▶ SELECTED EXTRACT
○ ○ ○ ○ ○

The level of market penetration of MMF portals in Europe has lagged significantly behind that in the US. This is a reflection of both their later introduction in Europe and a relatively slow rate of growth since then. However, during the last 12 months this position has changed significantly and many organisations that have not previously seen the need for a portal have either already moved across to electronic trading or are in the process of doing so. To understand why this shift has come about we need to look at the key business drivers facing both the investor and fund provider sides of the industry and see how these have pushed both sides towards an increase in the use of portals.

Investor drivers and benefits

As the level of financial stress has risen increasing attention has been focused on the ability to ensure compliance with the full range of treasury policies.

Corporate treasuries have always been regarded as cost centres rather than profit centres and as the economic environment has become tougher for everyone the budgetary constraints faced by treasury departments have grown increasingly severe. Understandably this has led to a concerted search for operational efficiencies to deliver more and better services with ever tighter budgets. Under these circumstances it is not surprising that treasurers have been looking towards electronic trading portals to help meet these conflicting demands. This has been particularly conspicuous in the FX market where relatively high trading volumes offer significant opportunities for real efficiency gains and has been reflected in a substantially increased take-up of FX platforms. In contrast the efficiency gains available to most organisations from electronic MMF trading have been seen as relatively small due to the lower trading volumes involved and have not provided sufficient incentive to corporate treasurers to go down the route of implementing a MMF portal.

This situation is now changing as the mounting budgetary pressures are compounded by a second set of business drivers related to an increased need to actively manage risk within treasury departments. As the level of financial stress has risen increasing attention has been focused on the ability to ensure compliance with the full range of treasury policies. In most organisations this involves a broad set of controls ranging from setting and enforcing individual trader permissions, through proper trade authorisation procedures to enforcement of agreed credit limits with individual counterparties. It is notoriously difficult to manage treasury policy compliance, particularly on a timely basis, and so it’s not surprising that this has been a major reason for the recent increase in the uptake of those MMF trading portals that offer effective risk management capabilities.

○ ○ ○ ○ ○

▶ PROVIDED INFORMATION
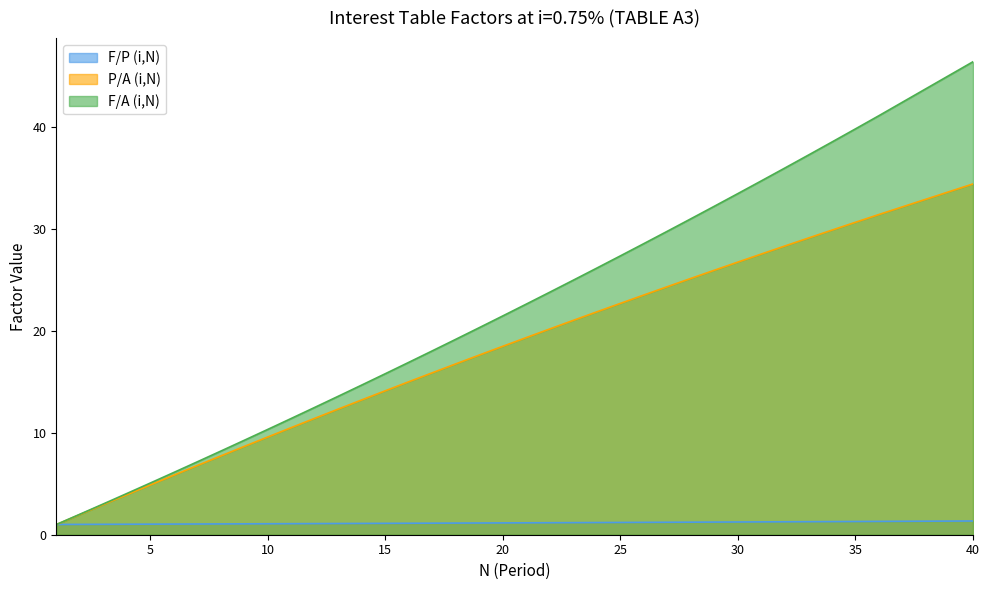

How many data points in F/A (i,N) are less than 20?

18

○ ○ ○ ○ ○

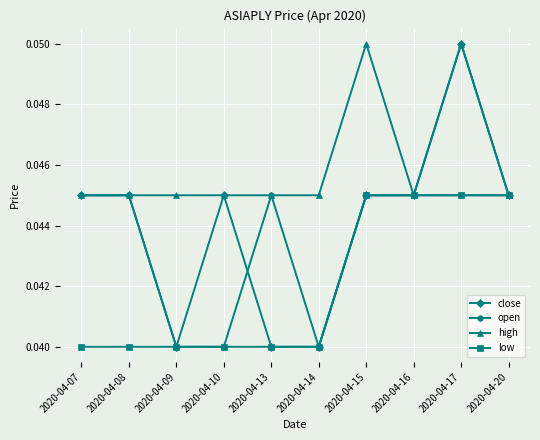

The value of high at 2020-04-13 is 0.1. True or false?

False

○ ○ ○ ○ ○

▶ WHAT YOU ARE ASKED TO DO
Answer these questions from the passage on money market fund portals:
(a) What two reasons does it give for European market penetration lagging behind the US?
(b) Corporate treasuries have always been regarded as what, rather than profit centres?
(c) In which market has the take-up of platforms substantially increased because of relatively high trading volumes?

▶ OUTPUT BELOW
(a) Their later introduction in Europe and a relatively slow rate of growth since then.
(b) Cost centres.
(c) The FX market.